President Obama Bans Solitary Confinement of Youth in Federal Prisons
The Casey Foundation has been working with a growing coalition in urging all facilities housing children to end the practice of solitary confinement because it can severely damage youth and inhibit their future success. President Obama’s decision this week to ban the practice of holding young people in solitary confinement in federal prisons makes significant progress in eliminating this inhumane practice for young people.
President Obama’s decision follows similar actions at the state level, where there is a movement to sharply limit or end the use of solitary confinement. With the Foundation’s support, state and local juvenile facility administrators have joined forces with a variety of organizations and advocates in a national campaign to end this practice for youth.
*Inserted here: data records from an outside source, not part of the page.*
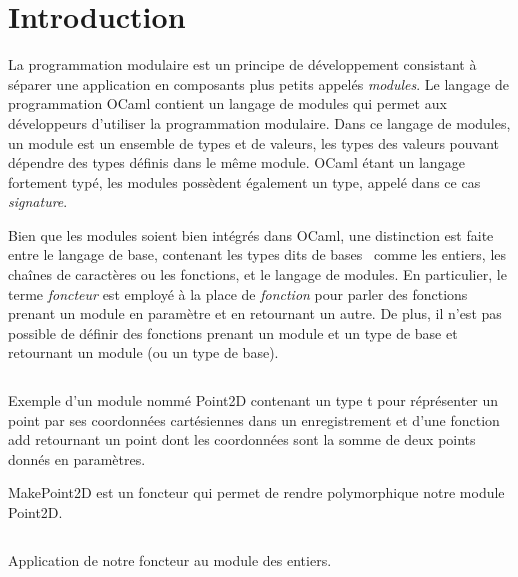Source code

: \chapter*{Introduction}

La programmation modulaire est un principe de développement consistant à séparer une
application en composants plus petits appelés \textit{modules}. Le langage de
programmation OCaml contient un langage de modules qui permet aux développeurs
d'utiliser la programmation modulaire. Dans ce langage de modules, un module est
un ensemble de types et de valeurs, les types des valeurs pouvant dépendre des
types définis dans le même module.
OCaml étant un langage fortement typé, les modules possèdent également
un type, appelé dans ce cas \textit{signature}.


Bien que les modules soient bien intégrés dans OCaml, une
distinction est faite entre le langage de base, contenant les types dits \og de
bases \fg \, comme les entiers, les chaînes de caractères ou les fonctions, et le
langage de modules. En particulier, le terme \textit{foncteur} est employé à la
place de \textit{fonction} pour parler des fonctions prenant un module en
paramètre et en retournant un autre. De plus, il n'est pas possible de définir
des fonctions prenant un module et un type de base et retournant un module (ou un
type de base).

\renewcommand\listingscaption{Code OCaml}

\begin{listing}
  \inputminted{OCaml}{codes/intro_point2D.ml}
  \caption{Exemple d'un module nommé Point2D contenant un type t pour
    réprésenter un point par ses coordonnées cartésiennes dans un enregistrement
    et d'une fonction add retournant un point dont les coordonnées sont
    la somme de deux points donnés en paramètres.}
\end{listing}

\begin{listing}
  \caption{MakePoint2D est un foncteur qui permet de rendre polymorphique notre
    module Point2D.}
  \inputminted{OCaml}{codes/intro_point2D_polymorphic.ml}
\end{listing}

\begin{listing}
  \caption{Application de notre foncteur au module des entiers.}
  \inputminted{OCaml}{codes/intro_point2D_polymorphic_app.ml}
\end{listing}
Solitary confinement “doesn’t make us safer,” President Obama wrote in The Washington Post. “It’s an affront to our common humanity.” The President cited research that solitary confinement has the potential to lead to devastating, lasting psychological consequences, including depression, alienation and suicide.
The Casey Foundation is dedicated to working with juvenile justice systems around the country to improve conditions in juvenile detention and corrections facilities and set standards that ensure that youth are safe. These standards strictly regulate and limit all forms of isolation. Specifically, they prohibit the use of room confinement for discipline, punishment, administrative convenience, retaliation, staffing shortages or reasons other than as temporary response to behavior that threatens immediate harm to a youth or others. The Casey Foundation’s resources and tools related to ending solitary confinement are free downloads and available to all facility administrators.
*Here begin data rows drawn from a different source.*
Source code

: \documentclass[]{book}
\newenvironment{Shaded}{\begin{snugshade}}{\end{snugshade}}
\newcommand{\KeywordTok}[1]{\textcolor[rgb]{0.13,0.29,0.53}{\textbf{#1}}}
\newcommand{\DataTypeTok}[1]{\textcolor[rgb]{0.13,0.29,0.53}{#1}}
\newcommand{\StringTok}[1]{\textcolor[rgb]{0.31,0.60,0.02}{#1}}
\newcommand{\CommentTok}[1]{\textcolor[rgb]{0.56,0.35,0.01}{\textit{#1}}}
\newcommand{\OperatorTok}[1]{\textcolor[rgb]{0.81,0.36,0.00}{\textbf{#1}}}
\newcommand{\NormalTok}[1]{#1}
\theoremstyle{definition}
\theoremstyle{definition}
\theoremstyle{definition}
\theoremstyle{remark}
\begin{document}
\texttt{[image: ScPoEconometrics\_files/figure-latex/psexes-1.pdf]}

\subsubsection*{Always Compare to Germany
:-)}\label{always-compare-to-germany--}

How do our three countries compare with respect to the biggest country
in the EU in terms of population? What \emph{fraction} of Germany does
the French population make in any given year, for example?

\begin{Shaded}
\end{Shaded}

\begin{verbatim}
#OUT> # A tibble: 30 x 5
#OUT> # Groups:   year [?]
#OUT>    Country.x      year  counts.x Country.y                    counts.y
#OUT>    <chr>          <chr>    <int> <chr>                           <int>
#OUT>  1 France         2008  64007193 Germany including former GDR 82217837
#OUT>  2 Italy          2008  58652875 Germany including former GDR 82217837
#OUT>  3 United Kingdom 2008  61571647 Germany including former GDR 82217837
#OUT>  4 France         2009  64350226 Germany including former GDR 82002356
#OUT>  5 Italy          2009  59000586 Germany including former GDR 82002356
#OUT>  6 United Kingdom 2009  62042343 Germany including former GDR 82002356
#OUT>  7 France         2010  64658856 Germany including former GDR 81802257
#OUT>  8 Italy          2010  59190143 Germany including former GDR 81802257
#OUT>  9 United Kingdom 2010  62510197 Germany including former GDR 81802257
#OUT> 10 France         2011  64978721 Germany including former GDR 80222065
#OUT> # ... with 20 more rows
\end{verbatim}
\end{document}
The promise of the juvenile justice system to help young people remake their lives cannot be realized if youth are exposed to harmful conditions such as solitary confinement. The Foundation believes that our justice system should hold youth accountable in ways that recognize young people’s capacity for change and match their developmental stage. It should offer services for youth that focus on opportunities, resources and coaching so that youth can develop the competencies they need to become productive adults.
President Obama called the United States a nation of second chances, but proclaimed that the experience of solitary confinement too often undercuts that second chance. “In America, we believe in redemption,” the President wrote. “We believe that when people make mistakes, they deserve the opportunity to remake their lives.”